I'm not sure how up-to-date the information is, considering that I've been a
part of their interview process within the last few weeks and only a few parts
sound similar to me. My recruiter was pretty on top of her stuff with
organization and getting back to me quickly, but did not ask me a single
technical question. My phone interview wasn't quite as challenging as the one
mentioned here, but different engineers will obviously have different
interview styles.

------
Langley
This pretty much matches exactly what I experienced at Google. I was
fortunately enough to get two interviews for two different positions in two
different locations.

The only thing I could add is that, occasionally there is a distinct lack of
communication between the interviewers during the day and you do find yourself
getting the same questions asked of you.

The classic Google-esc questions are still asked but they aren't as tough as
people make out - just speak loudly, don't close up and vocalise your thought-
process.
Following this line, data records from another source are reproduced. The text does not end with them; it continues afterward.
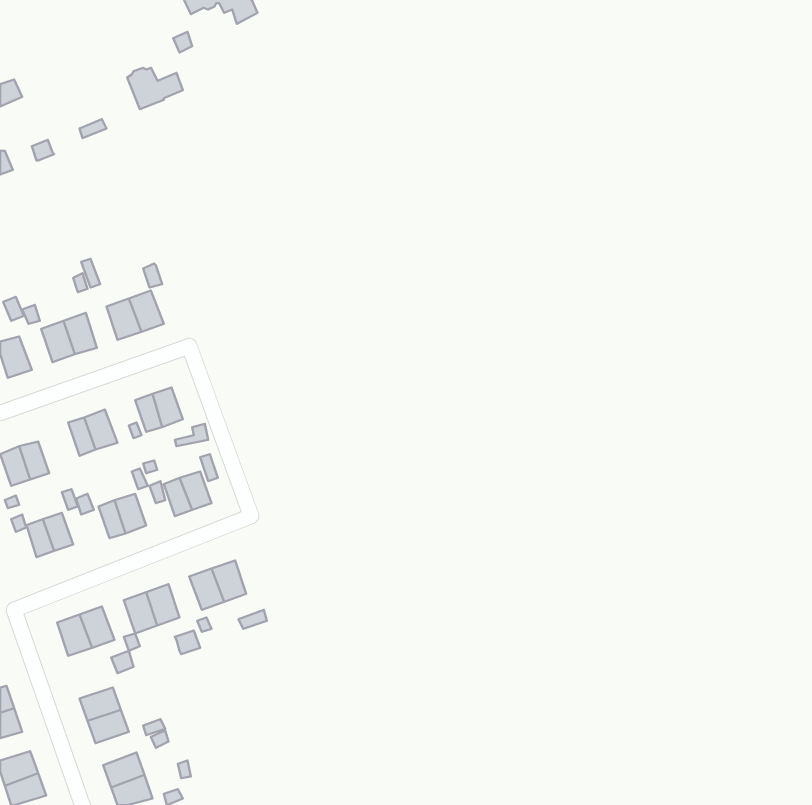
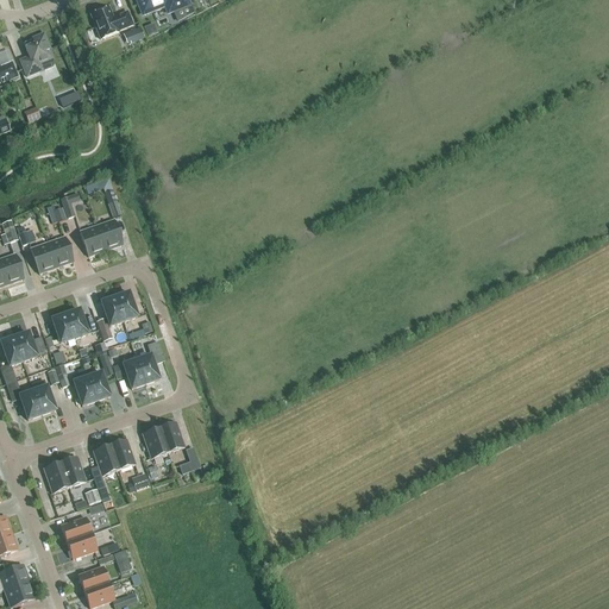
building: none -> [19,30,54,74]
building: [127,68,183,109] -> [90,5,132,36]

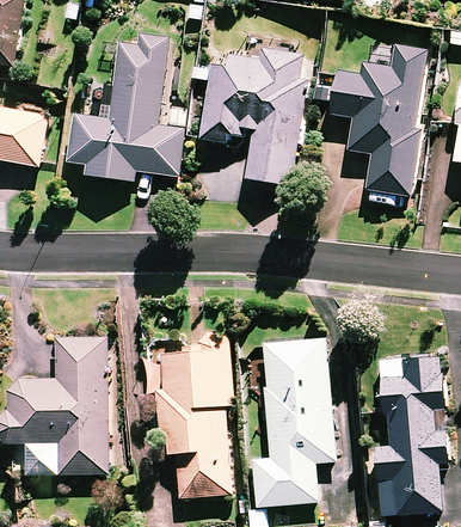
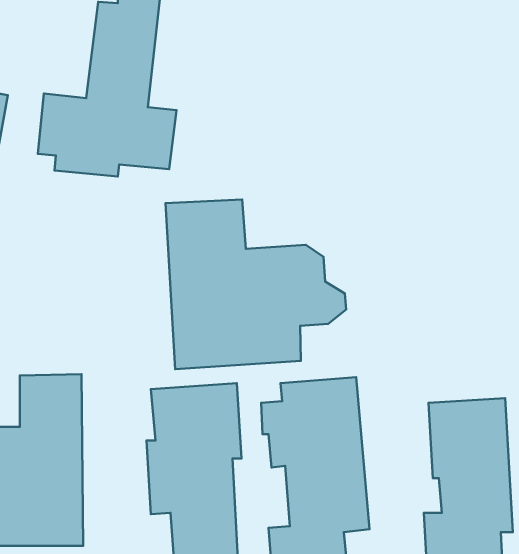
building: [332,47,425,195] -> none
building: [203,50,305,185] -> none
building: none -> [165,199,346,369]

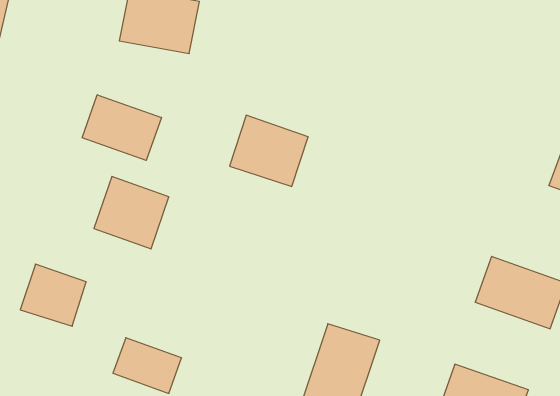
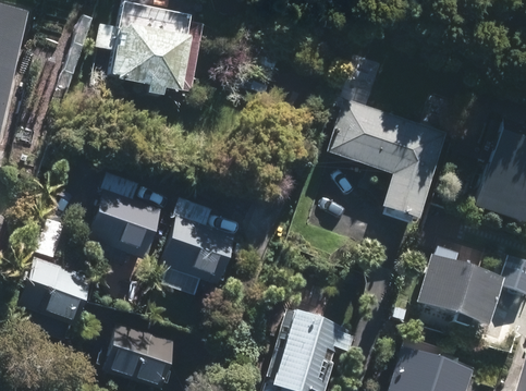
building: none -> [334,101,442,211]
building: [82,95,161,160] -> none
building: [230,115,308,186] -> [164,218,232,279]

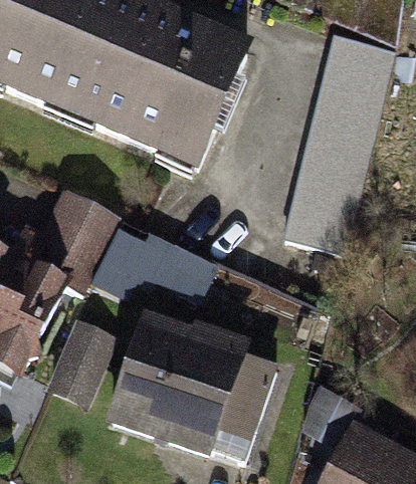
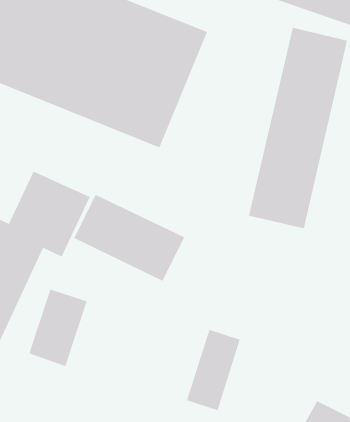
building: [114,319,238,443] -> none

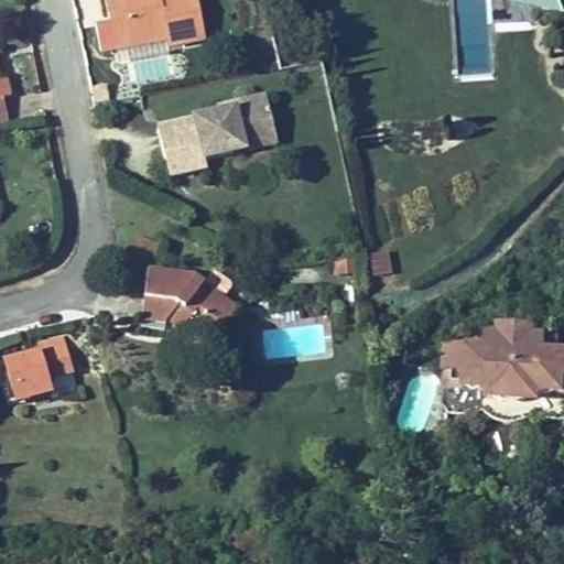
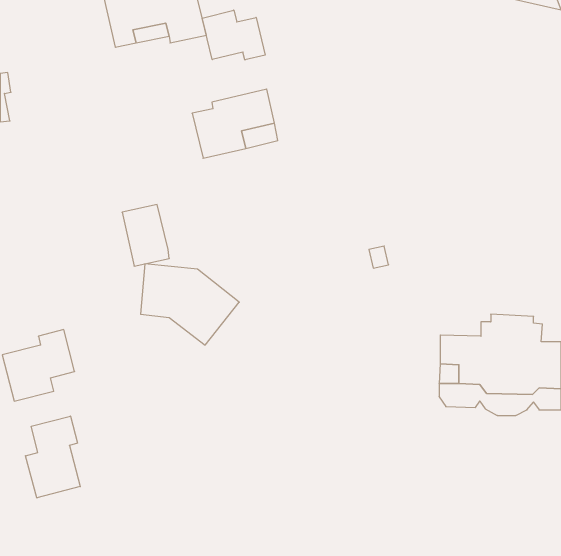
building: none -> [202,10,265,60]
building: [158,113,205,175] -> [122,205,169,266]
building: none -> [25,416,80,498]

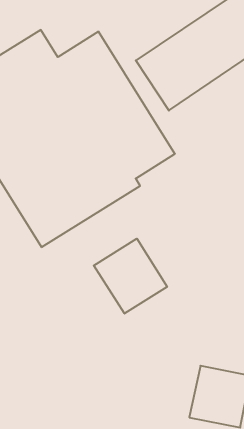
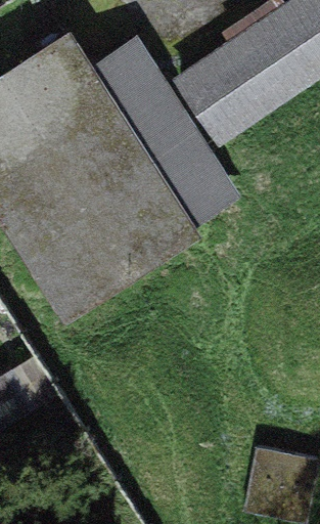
building: [94,239,167,314] -> none

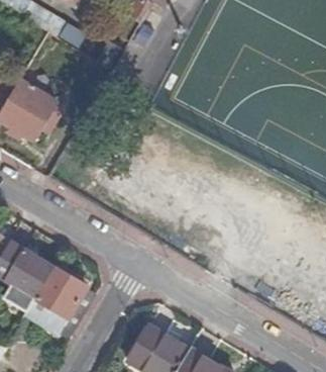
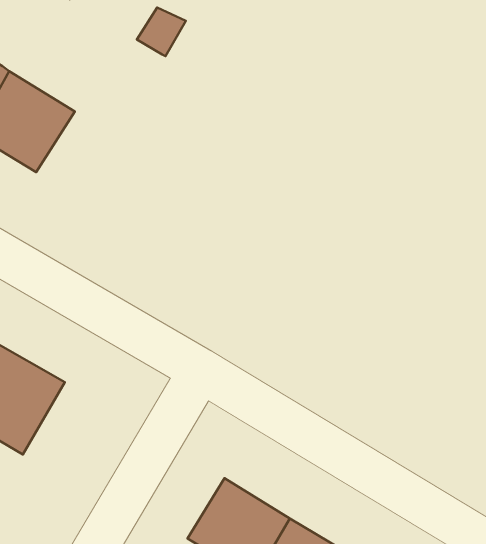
building: [25,266,94,334] -> none

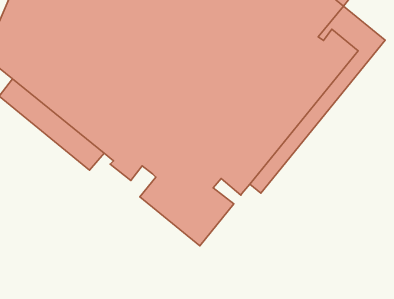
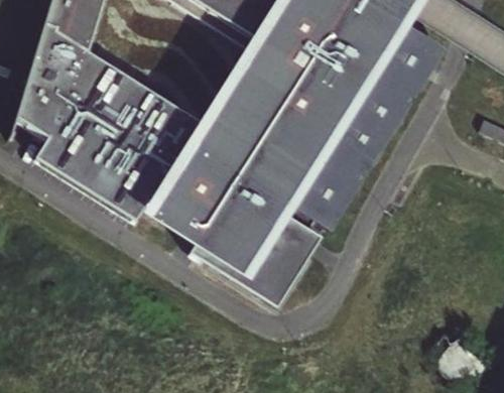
building: none -> [192,215,323,307]

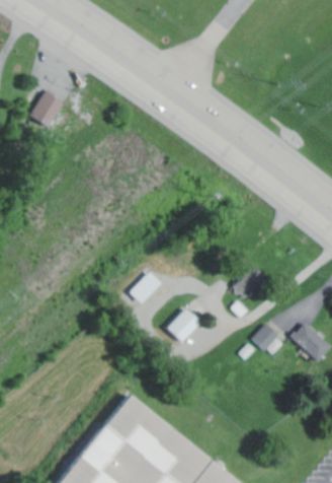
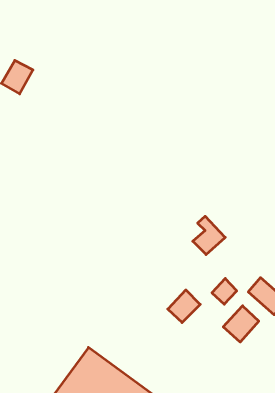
building: [130,271,161,303] -> none
building: [166,307,200,342] -> [168,290,200,323]
building: none -> [223,306,259,342]

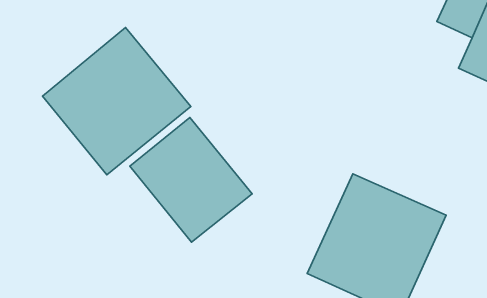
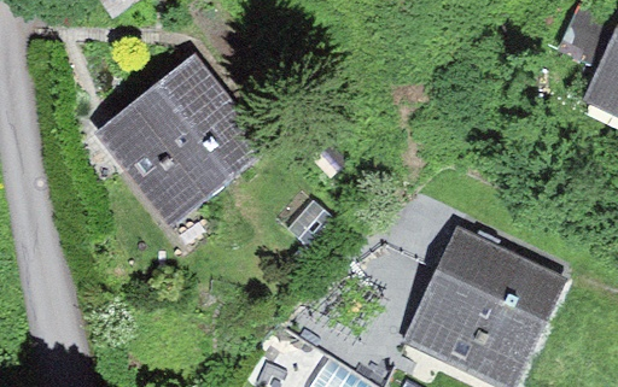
building: [130,117,252,242] -> none

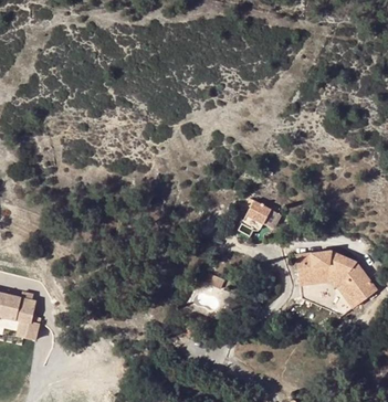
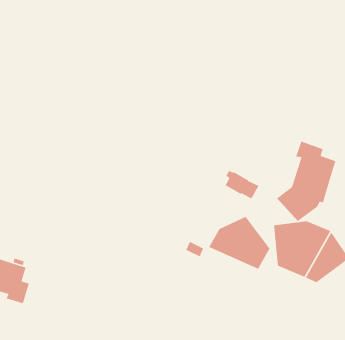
building: none -> [276,141,336,222]
building: none -> [209,216,270,270]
It's about the working not the final answer.

------
k__
What is the reasoning behind this?

I worked as a developer for 9 years and studied computer science for 8 years
and besides a few classes in the first semester I never had to implement the
things that are asked in an interview.

I have the feeling, that I have to take a few weeks of low level algorithm and
data-structure practice to get a job where this newly practiced knowledge
isn't needed anyway.